═══ AVAILABLE DATA ═══

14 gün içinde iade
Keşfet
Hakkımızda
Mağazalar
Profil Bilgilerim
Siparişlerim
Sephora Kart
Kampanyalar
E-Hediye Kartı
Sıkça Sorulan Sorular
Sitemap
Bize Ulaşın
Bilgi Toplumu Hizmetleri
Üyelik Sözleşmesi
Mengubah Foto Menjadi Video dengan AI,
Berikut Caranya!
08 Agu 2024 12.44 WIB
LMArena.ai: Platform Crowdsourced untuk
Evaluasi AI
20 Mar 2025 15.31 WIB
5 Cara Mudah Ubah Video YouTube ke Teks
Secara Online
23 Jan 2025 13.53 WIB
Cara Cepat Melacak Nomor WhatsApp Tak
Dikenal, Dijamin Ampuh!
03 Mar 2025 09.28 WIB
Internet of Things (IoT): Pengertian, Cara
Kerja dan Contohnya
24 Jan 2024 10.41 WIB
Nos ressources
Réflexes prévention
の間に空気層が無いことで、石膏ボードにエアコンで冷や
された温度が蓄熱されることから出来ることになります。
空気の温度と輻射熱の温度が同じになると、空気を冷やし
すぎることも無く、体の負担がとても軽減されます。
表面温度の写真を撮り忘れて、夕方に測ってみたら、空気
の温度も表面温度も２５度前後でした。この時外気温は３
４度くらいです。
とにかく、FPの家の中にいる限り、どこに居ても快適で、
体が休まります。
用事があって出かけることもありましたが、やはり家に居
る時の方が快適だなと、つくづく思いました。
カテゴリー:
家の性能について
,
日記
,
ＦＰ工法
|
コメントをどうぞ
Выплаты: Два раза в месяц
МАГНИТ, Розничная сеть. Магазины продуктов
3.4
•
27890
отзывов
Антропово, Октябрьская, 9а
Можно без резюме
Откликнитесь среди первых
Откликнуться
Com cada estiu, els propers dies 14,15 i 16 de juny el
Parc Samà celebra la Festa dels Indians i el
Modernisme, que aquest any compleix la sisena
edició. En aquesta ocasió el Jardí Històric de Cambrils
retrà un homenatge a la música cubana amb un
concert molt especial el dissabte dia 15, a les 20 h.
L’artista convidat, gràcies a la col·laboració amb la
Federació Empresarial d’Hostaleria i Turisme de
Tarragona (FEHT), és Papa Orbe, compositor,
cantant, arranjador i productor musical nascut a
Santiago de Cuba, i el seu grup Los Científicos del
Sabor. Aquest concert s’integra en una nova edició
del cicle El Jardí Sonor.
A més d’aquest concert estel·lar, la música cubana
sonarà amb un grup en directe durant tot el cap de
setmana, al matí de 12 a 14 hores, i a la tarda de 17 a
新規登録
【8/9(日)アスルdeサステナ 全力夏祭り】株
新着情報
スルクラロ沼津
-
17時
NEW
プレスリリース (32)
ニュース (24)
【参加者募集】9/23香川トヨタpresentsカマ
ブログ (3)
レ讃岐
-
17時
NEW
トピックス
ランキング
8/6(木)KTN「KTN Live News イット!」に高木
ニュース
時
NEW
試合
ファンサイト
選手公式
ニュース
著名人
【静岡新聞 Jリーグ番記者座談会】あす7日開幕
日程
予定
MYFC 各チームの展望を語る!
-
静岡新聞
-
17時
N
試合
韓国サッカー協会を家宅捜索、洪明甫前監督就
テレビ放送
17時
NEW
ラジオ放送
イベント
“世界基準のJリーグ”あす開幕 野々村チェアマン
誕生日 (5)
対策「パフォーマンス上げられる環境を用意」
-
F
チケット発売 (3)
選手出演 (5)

═══

Would you output the full listing exactly as given?

> WRITTEN REPLY
14 gün içinde iade
Keşfet
Hakkımızda
Mağazalar
Profil Bilgilerim
Siparişlerim
Sephora Kart
Kampanyalar
E-Hediye Kartı
Sıkça Sorulan Sorular
Sitemap
Bize Ulaşın
Bilgi Toplumu Hizmetleri
Üyelik Sözleşmesi
Mengubah Foto Menjadi Video dengan AI,
Berikut Caranya!
08 Agu 2024 12.44 WIB
LMArena.ai: Platform Crowdsourced untuk
Evaluasi AI
20 Mar 2025 15.31 WIB
5 Cara Mudah Ubah Video YouTube ke Teks
Secara Online
23 Jan 2025 13.53 WIB
Cara Cepat Melacak Nomor WhatsApp Tak
Dikenal, Dijamin Ampuh!
03 Mar 2025 09.28 WIB
Internet of Things (IoT): Pengertian, Cara
Kerja dan Contohnya
24 Jan 2024 10.41 WIB
Nos ressources
Réflexes prévention
の間に空気層が無いことで、石膏ボードにエアコンで冷や
された温度が蓄熱されることから出来ることになります。
空気の温度と輻射熱の温度が同じになると、空気を冷やし
すぎることも無く、体の負担がとても軽減されます。
表面温度の写真を撮り忘れて、夕方に測ってみたら、空気
の温度も表面温度も２５度前後でした。この時外気温は３
４度くらいです。
とにかく、FPの家の中にいる限り、どこに居ても快適で、
体が休まります。
用事があって出かけることもありましたが、やはり家に居
る時の方が快適だなと、つくづく思いました。
カテゴリー:
家の性能について
,
日記
,
ＦＰ工法
|
コメントをどうぞ
Выплаты: Два раза в месяц
МАГНИТ, Розничная сеть. Магазины продуктов
3.4
•
27890
отзывов
Антропово, Октябрьская, 9а
Можно без резюме
Откликнитесь среди первых
Откликнуться
Com cada estiu, els propers dies 14,15 i 16 de juny el
Parc Samà celebra la Festa dels Indians i el
Modernisme, que aquest any compleix la sisena
edició. En aquesta ocasió el Jardí Històric de Cambrils
retrà un homenatge a la música cubana amb un
concert molt especial el dissabte dia 15, a les 20 h.
L’artista convidat, gràcies a la col·laboració amb la
Federació Empresarial d’Hostaleria i Turisme de
Tarragona (FEHT), és Papa Orbe, compositor,
cantant, arranjador i productor musical nascut a
Santiago de Cuba, i el seu grup Los Científicos del
Sabor. Aquest concert s’integra en una nova edició
del cicle El Jardí Sonor.
A més d’aquest concert estel·lar, la música cubana
sonarà amb un grup en directe durant tot el cap de
setmana, al matí de 12 a 14 hores, i a la tarda de 17 a
新規登録
【8/9(日)アスルdeサステナ 全力夏祭り】株
新着情報
スルクラロ沼津
-
17時
NEW
プレスリリース (32)
ニュース (24)
【参加者募集】9/23香川トヨタpresentsカマ
ブログ (3)
レ讃岐
-
17時
NEW
トピックス
ランキング
8/6(木)KTN「KTN Live News イット!」に高木
ニュース
時
NEW
試合
ファンサイト
選手公式
ニュース
著名人
【静岡新聞 Jリーグ番記者座談会】あす7日開幕
日程
予定
MYFC 各チームの展望を語る!
-
静岡新聞
-
17時
N
試合
韓国サッカー協会を家宅捜索、洪明甫前監督就
テレビ放送
17時
NEW
ラジオ放送
イベント
“世界基準のJリーグ”あす開幕 野々村チェアマン
誕生日 (5)
対策「パフォーマンス上げられる環境を用意」
-
F
チケット発売 (3)
選手出演 (5)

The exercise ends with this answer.